**TASK DETAILS**
Please report every line of the listing below that contains the string "description", copying each such line in full.

****************

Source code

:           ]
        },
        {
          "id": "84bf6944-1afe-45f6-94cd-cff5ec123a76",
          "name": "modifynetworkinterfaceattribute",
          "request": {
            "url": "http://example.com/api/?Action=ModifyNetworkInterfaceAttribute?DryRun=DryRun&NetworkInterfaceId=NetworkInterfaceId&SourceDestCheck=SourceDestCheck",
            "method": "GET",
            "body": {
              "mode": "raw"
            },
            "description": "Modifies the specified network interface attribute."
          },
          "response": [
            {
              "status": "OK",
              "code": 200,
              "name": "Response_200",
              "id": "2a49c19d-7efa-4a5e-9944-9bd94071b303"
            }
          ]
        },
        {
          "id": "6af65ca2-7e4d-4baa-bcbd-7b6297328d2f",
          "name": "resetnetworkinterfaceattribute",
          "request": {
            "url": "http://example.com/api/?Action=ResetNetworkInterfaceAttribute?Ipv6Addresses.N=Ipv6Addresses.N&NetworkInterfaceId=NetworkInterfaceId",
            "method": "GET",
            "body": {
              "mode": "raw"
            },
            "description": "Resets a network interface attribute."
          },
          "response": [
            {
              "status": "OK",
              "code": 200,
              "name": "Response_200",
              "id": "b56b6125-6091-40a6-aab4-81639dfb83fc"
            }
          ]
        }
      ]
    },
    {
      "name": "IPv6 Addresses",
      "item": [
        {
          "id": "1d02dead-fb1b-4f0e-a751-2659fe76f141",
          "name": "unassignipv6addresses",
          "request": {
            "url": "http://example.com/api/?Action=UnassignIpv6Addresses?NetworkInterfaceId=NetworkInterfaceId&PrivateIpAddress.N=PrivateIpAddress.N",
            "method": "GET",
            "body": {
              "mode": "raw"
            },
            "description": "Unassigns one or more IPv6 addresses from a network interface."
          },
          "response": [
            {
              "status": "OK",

****************

**RESULT OF THIS TASK**
            "description": "Modifies the specified network interface attribute."
            "description": "Resets a network interface attribute."
            "description": "Unassigns one or more IPv6 addresses from a network interface."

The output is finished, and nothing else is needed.